MATERIAL SHOWN:
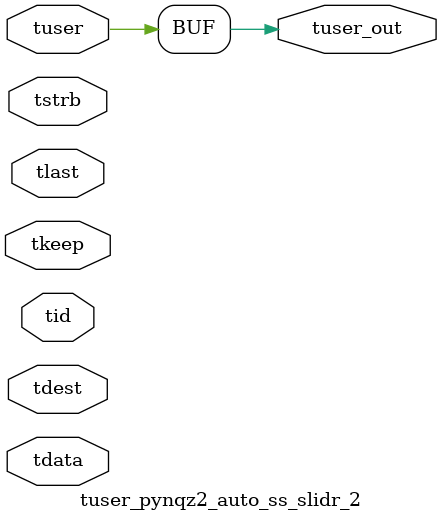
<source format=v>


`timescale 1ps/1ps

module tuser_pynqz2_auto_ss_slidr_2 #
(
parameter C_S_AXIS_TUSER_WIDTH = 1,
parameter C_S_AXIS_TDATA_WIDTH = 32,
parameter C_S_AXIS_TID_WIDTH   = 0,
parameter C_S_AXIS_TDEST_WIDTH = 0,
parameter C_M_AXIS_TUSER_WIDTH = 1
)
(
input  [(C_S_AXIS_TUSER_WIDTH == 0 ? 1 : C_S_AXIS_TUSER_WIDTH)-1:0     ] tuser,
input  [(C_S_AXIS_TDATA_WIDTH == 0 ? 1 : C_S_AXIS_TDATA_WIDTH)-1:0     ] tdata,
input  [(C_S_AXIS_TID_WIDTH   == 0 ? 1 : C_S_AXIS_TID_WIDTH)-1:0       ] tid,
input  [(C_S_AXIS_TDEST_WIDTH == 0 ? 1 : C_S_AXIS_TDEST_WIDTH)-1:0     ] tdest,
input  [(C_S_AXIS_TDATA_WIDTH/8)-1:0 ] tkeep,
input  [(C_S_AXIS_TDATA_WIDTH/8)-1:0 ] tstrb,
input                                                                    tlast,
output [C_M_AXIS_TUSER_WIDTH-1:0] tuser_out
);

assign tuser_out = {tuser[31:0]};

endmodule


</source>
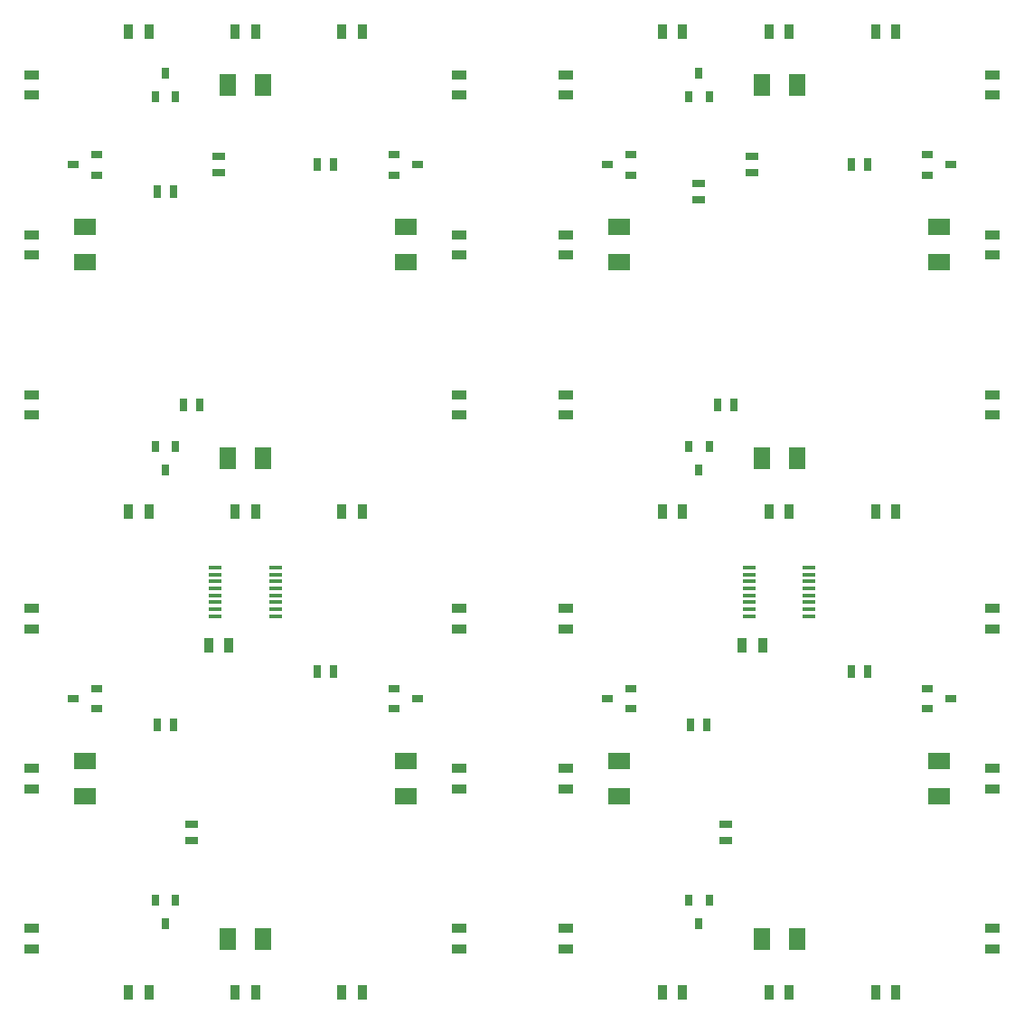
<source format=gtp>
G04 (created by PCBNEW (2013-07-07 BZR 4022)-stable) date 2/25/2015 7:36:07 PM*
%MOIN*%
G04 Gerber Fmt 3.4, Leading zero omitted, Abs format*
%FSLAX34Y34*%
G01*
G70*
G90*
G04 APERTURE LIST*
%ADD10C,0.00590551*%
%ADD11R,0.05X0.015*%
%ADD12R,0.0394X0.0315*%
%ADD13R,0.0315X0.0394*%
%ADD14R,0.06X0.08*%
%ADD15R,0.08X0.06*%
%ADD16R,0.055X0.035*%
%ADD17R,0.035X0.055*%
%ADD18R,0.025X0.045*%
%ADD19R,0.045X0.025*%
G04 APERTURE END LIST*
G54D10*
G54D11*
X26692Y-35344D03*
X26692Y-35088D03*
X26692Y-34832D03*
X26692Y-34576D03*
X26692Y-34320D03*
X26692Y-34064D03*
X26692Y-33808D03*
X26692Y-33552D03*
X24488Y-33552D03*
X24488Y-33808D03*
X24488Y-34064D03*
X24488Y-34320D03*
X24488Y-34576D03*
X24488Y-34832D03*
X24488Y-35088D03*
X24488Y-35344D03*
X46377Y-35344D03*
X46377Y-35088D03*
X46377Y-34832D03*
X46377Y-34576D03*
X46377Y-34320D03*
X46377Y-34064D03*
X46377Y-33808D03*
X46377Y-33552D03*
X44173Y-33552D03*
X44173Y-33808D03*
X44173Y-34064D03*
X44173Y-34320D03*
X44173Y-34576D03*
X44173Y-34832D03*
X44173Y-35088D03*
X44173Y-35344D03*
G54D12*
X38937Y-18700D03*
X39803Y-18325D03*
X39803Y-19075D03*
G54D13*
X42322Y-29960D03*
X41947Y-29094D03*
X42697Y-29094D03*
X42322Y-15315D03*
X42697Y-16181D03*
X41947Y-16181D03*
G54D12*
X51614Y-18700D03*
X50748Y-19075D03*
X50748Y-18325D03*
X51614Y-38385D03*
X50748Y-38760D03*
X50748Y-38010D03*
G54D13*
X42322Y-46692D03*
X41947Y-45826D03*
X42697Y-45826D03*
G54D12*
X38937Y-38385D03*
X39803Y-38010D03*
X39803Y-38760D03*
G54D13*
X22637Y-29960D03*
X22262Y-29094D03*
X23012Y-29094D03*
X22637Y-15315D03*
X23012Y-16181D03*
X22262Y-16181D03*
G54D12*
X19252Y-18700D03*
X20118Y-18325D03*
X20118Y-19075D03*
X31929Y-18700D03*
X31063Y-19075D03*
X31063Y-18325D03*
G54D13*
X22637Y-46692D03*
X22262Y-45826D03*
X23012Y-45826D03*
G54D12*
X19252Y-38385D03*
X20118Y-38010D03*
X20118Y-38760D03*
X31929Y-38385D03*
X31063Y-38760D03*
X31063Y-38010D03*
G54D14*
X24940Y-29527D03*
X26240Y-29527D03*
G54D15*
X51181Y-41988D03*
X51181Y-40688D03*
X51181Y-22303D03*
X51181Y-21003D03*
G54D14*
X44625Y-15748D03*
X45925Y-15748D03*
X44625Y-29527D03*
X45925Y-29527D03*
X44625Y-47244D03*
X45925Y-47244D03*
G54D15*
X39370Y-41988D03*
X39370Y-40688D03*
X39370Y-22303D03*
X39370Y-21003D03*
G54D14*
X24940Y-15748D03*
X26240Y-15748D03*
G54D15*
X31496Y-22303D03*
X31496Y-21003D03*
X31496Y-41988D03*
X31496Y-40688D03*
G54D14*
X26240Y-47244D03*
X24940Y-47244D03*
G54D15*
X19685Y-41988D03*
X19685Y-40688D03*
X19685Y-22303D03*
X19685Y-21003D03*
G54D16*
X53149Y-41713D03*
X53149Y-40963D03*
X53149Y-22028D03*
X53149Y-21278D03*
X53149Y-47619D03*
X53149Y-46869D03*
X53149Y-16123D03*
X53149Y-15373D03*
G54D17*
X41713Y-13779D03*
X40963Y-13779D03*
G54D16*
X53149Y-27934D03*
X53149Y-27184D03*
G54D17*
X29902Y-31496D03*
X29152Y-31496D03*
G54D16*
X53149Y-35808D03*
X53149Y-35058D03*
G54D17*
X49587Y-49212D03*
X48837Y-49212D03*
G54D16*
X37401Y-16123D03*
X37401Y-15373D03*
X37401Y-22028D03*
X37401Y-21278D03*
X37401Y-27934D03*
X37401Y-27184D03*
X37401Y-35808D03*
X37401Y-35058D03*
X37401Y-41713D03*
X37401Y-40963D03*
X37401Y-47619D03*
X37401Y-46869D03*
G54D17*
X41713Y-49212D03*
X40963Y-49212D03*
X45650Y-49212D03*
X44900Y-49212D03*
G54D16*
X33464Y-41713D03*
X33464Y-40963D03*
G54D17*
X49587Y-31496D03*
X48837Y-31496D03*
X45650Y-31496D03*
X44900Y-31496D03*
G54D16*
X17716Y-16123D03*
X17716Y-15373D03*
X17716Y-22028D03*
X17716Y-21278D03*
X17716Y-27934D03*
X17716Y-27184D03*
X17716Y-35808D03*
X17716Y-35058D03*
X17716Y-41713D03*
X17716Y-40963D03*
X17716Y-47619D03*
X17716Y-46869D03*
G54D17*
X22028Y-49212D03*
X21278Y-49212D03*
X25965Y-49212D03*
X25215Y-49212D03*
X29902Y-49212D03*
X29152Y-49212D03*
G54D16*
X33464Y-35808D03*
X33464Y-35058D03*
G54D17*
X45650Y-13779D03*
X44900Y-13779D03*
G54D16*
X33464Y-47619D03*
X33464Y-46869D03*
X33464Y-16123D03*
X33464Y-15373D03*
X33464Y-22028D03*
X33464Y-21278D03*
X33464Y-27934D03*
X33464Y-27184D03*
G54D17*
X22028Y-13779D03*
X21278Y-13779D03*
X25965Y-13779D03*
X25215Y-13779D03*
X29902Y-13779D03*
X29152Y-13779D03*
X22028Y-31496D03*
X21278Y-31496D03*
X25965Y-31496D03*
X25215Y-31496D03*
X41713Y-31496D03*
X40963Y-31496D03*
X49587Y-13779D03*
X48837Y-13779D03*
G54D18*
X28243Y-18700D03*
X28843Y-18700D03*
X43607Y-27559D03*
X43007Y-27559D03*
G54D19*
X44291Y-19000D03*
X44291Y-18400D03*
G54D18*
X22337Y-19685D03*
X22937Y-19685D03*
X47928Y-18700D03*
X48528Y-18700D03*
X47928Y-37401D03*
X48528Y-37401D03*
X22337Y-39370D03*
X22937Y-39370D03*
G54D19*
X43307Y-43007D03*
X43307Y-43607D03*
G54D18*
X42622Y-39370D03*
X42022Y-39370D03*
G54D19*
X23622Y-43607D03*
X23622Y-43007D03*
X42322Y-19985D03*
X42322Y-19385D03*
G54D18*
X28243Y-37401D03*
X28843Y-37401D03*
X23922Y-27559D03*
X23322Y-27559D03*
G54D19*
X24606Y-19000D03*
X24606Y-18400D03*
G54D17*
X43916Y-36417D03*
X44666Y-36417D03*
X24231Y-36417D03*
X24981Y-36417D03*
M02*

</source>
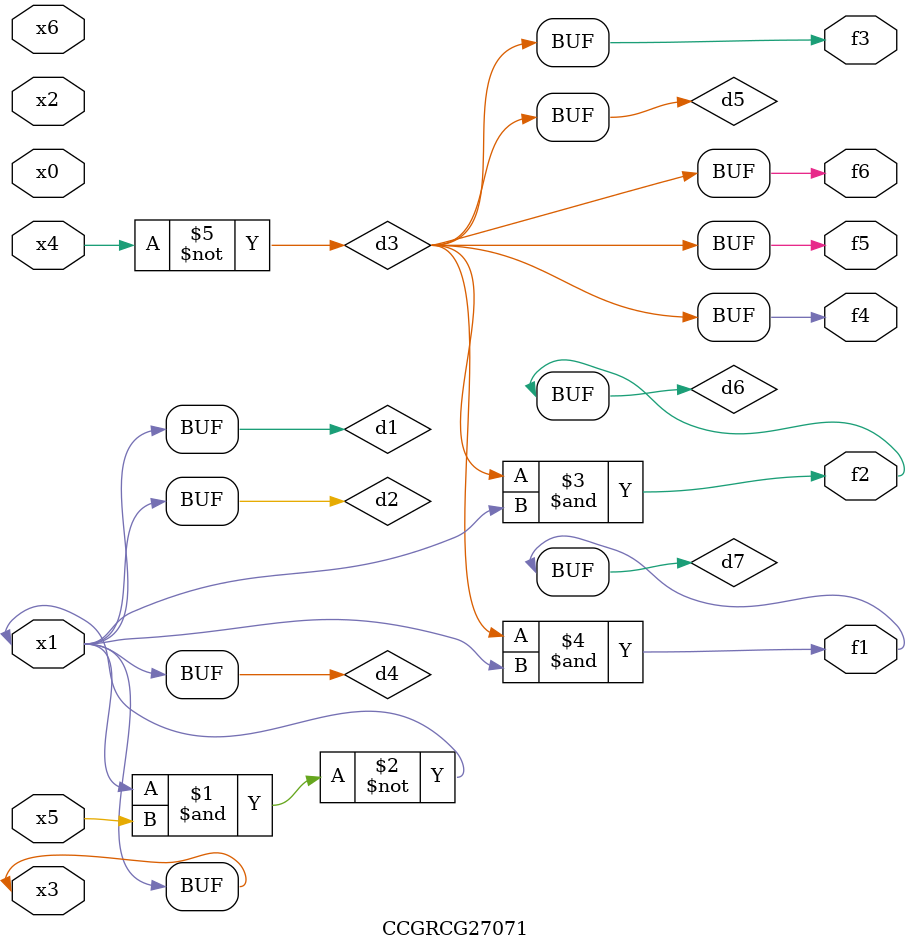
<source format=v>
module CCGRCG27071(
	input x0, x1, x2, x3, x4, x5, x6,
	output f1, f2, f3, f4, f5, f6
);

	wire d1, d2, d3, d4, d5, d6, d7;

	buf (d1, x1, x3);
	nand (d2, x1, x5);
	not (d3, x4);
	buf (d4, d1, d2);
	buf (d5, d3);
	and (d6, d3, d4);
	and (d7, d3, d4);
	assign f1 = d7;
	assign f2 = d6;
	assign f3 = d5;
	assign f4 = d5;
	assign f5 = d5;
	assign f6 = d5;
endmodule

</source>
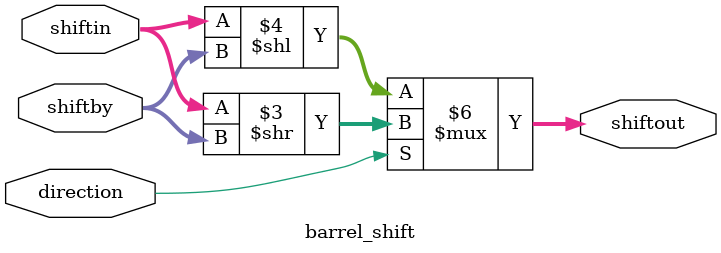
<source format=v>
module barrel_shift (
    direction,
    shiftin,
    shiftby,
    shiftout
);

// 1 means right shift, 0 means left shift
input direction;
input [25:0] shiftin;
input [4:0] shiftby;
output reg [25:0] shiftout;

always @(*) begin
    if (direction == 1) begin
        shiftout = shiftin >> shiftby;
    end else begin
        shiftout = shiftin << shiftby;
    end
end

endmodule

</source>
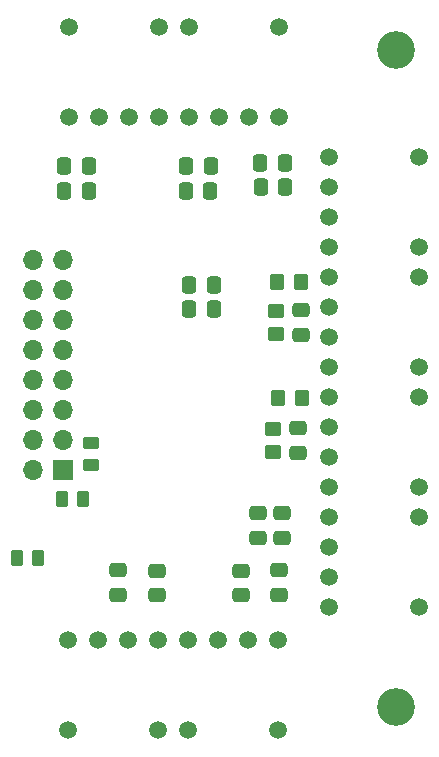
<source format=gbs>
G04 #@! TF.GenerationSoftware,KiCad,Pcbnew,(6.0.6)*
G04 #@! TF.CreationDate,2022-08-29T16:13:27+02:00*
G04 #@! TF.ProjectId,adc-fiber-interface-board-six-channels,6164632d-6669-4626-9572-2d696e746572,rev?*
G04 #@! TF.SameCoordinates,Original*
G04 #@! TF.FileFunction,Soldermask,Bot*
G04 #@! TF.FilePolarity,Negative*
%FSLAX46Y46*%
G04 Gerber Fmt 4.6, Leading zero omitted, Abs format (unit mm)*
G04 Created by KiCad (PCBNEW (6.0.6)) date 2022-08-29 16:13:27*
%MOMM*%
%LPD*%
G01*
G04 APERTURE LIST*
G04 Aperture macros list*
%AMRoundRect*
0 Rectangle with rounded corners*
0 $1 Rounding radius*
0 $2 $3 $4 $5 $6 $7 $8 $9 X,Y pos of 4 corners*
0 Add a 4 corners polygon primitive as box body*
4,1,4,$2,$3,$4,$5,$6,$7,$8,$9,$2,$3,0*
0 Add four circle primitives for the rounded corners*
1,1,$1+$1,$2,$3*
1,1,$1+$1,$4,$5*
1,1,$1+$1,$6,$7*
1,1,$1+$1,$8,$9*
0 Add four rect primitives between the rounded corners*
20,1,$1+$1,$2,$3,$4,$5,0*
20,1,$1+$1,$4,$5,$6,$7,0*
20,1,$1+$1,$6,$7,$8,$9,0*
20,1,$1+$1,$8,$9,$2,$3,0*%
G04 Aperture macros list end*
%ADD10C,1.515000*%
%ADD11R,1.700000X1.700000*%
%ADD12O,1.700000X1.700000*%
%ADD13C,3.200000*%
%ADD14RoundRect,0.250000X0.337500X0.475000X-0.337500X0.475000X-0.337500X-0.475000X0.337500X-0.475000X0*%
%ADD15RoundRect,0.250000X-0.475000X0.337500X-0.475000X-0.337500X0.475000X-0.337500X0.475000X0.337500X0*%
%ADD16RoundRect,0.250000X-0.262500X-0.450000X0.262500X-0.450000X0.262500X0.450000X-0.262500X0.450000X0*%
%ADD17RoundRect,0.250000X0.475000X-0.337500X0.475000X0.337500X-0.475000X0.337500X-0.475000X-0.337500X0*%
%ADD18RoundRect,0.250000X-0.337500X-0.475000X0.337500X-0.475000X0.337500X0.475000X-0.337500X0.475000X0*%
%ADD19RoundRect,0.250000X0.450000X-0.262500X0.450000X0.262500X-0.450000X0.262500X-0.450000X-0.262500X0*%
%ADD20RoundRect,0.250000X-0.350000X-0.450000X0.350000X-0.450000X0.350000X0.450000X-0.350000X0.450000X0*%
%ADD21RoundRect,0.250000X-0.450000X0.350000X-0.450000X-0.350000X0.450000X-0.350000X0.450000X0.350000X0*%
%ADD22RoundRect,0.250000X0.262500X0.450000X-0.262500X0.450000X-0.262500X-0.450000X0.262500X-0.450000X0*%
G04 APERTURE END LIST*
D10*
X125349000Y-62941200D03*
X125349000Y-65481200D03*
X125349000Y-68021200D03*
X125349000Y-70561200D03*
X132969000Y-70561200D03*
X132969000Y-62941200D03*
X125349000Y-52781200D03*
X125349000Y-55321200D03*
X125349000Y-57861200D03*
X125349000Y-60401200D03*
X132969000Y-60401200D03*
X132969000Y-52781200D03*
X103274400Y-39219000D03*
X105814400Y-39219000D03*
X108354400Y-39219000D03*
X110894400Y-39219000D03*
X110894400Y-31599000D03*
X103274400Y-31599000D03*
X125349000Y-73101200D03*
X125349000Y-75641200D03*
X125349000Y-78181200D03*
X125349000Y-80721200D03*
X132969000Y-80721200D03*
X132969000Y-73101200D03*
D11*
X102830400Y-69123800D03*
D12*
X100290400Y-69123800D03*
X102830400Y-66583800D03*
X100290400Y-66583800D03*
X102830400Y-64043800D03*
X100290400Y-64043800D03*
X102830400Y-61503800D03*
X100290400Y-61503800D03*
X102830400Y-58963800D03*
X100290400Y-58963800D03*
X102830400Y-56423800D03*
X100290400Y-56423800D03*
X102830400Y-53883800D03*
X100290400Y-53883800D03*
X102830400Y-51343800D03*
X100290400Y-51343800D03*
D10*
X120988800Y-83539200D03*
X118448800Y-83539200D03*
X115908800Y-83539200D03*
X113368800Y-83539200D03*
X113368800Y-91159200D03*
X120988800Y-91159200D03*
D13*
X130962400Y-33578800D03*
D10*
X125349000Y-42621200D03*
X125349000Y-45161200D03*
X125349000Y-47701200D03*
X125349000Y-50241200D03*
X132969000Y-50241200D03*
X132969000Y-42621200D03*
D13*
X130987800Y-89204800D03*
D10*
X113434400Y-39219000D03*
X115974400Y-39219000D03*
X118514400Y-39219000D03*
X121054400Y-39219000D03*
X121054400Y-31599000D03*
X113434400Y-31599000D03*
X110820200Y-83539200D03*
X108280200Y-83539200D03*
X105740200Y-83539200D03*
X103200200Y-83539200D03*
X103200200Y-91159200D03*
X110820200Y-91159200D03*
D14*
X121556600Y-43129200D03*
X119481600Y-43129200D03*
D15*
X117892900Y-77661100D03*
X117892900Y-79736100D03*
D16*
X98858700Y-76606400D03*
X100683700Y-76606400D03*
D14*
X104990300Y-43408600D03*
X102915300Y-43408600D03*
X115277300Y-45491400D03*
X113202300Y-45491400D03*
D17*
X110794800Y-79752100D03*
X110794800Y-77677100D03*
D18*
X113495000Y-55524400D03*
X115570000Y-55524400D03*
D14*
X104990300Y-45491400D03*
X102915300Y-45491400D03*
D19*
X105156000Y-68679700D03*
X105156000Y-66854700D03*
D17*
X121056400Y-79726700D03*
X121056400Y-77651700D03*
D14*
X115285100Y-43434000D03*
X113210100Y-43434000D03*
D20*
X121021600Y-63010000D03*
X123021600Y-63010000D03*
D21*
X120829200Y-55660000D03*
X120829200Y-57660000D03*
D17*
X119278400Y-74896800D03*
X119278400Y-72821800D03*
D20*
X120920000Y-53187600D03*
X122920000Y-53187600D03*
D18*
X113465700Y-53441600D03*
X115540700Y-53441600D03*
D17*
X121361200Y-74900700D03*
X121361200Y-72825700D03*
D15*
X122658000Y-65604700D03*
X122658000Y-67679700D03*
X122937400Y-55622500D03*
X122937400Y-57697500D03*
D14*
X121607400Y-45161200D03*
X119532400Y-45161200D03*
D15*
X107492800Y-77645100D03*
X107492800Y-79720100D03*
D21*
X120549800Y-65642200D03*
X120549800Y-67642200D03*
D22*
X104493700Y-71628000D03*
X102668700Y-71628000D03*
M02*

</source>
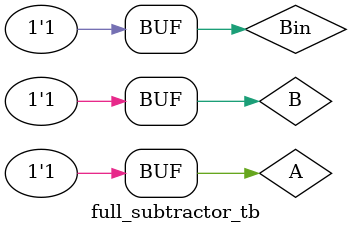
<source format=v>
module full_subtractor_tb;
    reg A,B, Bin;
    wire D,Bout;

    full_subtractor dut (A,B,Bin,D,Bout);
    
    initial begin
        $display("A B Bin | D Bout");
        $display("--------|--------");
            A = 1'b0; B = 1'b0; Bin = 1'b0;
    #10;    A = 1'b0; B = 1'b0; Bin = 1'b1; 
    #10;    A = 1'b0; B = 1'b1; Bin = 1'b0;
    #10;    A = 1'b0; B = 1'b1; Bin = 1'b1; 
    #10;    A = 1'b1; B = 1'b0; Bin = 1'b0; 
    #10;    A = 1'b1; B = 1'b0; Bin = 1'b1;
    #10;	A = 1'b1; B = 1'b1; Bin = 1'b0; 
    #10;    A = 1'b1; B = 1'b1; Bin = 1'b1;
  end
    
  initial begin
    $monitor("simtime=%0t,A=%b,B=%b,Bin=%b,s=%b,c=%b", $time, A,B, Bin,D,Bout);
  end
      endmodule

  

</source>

WHAT YOU NEED TO DO:
Filter the data above, keeping only lines that include the string "direction".

FINISHED EXERCISE:
    direction,
input direction;
    if (direction == 1) begin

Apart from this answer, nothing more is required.